Masaki Kobayashi smonta pezzo per pezzo il mito del bushido, trasformando un dramma in costume nel più lucido atto d'accusa contro l'ipocrisia dell'onore codificato. La struttura a flashback non è un vezzo narrativo: è una trappola che si chiude lentamente, rivelando come dietro la rigidità delle regole samurai si nasconda la più cinica indifferenza verso la sofferenza umana. La sequenza del suicidio rituale con la lama di bambù resta una delle più strazianti della storia del cinema giapponese, non per compiacimento ma per necessità morale.

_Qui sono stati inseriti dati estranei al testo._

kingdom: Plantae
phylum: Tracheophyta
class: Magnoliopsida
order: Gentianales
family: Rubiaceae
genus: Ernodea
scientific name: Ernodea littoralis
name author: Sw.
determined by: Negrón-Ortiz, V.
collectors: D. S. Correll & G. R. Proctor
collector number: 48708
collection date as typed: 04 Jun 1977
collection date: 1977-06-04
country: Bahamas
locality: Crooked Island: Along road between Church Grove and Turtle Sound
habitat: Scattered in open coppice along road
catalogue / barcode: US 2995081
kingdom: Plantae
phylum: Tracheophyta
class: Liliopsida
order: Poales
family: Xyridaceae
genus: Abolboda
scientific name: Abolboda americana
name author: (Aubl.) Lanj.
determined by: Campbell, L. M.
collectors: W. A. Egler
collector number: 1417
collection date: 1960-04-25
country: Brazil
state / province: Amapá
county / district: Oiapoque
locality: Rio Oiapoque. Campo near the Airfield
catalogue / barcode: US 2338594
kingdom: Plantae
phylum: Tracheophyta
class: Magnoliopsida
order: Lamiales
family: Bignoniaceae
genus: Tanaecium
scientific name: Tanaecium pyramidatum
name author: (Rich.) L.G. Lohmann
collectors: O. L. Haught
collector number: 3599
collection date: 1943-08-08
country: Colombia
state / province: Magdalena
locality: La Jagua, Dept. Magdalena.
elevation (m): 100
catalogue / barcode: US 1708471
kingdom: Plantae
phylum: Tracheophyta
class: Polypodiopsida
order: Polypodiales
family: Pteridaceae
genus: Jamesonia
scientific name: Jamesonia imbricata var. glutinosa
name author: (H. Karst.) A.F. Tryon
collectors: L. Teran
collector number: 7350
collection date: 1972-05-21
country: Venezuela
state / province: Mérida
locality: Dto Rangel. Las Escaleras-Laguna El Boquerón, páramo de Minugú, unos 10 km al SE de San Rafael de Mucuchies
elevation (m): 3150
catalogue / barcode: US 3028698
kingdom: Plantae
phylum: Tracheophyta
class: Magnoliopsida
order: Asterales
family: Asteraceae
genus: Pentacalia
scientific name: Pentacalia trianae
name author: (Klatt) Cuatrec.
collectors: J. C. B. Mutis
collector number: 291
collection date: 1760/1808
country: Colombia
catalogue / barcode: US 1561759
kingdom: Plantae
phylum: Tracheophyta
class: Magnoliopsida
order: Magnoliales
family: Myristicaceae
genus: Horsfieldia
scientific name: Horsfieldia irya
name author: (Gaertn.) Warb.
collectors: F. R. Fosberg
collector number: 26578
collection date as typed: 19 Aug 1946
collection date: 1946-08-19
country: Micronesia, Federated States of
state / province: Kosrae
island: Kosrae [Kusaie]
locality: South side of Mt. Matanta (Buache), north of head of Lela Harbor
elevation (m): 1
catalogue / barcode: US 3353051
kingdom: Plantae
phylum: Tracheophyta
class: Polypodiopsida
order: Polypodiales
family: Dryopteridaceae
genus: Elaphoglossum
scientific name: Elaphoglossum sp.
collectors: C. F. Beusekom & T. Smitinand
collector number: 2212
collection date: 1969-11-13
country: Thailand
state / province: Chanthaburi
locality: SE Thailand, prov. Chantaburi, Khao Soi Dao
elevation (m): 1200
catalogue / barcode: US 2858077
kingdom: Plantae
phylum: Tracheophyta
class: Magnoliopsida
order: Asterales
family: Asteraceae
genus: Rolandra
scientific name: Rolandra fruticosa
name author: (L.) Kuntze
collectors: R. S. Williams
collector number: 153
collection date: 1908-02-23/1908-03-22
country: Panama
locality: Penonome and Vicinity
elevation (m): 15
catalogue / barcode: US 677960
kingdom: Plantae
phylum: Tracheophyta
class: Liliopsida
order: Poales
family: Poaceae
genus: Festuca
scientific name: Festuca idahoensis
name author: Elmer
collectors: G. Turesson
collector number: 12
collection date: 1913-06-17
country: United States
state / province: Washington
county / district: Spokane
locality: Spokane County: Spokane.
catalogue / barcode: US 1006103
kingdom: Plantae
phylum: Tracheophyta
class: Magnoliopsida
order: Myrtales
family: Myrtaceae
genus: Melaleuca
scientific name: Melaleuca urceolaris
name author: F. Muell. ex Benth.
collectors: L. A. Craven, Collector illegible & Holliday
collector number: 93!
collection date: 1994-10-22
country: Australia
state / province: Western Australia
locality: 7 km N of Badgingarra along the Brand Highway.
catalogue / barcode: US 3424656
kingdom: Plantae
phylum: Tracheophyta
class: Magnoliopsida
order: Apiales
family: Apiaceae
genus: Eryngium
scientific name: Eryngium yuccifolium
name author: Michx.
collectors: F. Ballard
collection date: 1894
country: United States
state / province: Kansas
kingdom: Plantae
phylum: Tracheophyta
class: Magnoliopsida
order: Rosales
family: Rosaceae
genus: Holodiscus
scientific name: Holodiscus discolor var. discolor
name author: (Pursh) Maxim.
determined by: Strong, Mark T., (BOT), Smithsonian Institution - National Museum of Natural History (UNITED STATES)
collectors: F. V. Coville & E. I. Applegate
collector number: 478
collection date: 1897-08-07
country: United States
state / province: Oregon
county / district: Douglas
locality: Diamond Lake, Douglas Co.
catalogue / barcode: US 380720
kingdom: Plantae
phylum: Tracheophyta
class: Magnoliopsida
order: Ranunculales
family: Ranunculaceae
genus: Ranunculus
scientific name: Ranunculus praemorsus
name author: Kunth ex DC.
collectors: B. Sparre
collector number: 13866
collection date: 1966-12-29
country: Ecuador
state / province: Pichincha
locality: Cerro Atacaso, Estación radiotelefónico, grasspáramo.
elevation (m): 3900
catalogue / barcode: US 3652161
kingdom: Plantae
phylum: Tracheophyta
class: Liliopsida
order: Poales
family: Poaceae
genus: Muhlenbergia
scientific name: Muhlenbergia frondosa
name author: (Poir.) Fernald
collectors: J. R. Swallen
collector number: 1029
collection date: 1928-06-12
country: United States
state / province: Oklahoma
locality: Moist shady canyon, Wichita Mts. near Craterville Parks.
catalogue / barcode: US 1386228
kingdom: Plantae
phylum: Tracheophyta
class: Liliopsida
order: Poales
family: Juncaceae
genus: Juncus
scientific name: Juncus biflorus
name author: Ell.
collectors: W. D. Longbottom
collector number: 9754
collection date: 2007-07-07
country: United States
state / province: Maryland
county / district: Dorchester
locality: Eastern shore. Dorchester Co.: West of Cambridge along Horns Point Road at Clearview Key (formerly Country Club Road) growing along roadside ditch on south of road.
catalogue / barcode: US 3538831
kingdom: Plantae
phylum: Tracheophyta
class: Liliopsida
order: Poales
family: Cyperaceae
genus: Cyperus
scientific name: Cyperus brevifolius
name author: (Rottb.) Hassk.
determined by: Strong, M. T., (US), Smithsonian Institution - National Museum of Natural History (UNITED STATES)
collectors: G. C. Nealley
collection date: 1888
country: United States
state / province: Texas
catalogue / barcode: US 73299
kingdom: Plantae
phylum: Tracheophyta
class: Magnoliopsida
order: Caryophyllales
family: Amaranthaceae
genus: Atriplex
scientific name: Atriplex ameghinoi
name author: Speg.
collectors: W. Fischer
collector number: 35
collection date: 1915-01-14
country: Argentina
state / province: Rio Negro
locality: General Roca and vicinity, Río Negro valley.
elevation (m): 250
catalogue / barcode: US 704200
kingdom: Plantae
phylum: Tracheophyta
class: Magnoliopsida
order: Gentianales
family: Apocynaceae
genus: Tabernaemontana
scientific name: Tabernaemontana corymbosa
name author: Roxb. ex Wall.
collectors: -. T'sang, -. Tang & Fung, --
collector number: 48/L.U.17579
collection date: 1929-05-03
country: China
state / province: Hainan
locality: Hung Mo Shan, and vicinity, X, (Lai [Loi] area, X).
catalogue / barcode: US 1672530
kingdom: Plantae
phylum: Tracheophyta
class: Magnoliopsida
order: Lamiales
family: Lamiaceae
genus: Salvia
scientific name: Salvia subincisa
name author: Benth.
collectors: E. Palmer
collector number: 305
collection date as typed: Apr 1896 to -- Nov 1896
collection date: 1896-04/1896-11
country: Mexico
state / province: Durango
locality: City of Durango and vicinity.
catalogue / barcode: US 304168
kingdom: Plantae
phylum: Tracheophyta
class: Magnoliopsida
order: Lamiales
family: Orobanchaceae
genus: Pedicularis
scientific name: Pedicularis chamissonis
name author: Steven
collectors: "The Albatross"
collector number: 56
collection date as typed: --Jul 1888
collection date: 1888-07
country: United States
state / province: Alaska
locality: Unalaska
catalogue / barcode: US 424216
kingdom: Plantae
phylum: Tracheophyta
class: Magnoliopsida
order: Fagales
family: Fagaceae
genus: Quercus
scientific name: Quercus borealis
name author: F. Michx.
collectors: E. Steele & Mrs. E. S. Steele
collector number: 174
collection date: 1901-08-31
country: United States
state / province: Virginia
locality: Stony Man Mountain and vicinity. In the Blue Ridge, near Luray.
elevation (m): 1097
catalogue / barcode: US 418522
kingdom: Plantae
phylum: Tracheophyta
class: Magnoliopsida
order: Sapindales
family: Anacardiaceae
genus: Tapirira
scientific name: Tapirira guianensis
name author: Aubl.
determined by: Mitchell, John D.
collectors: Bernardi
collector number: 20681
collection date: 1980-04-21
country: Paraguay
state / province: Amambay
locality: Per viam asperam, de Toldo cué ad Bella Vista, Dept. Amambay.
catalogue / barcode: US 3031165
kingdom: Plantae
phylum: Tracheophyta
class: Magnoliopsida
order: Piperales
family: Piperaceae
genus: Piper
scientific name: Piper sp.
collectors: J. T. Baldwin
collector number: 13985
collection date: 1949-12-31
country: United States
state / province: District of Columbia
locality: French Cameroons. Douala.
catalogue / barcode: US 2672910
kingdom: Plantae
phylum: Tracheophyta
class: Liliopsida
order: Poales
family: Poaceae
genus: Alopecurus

Tatsuya Nakadai costruisce un protagonista di quieta dignità che si trasforma gradualmente in strumento di vendetta implacabile, senza mai alzare la voce prima del momento giusto. La fotografia in bianco e nero di Yoshio Miyajima amplifica il senso di claustrofobia della residenza feudale, dove ogni parete e ogni cortile diventano arena per la resa dei conti. Kobayashi dirige i duelli come scacchiere psicologiche prima che fisiche, dilatando i tempi fino a renderli insostenibili.
Il film vinse il Premio Speciale della Giuria a Cannes nel 1963 e segnò definitivamente il passaggio dal jidaigeki celebrativo a quello critico. Guardare Harakiri significa confrontarsi con un sistema che sacrifica l'individuo sull'altare dell'apparenza, un meccanismo che Kobayashi espone con precisione chirurgica e rabbia controllata.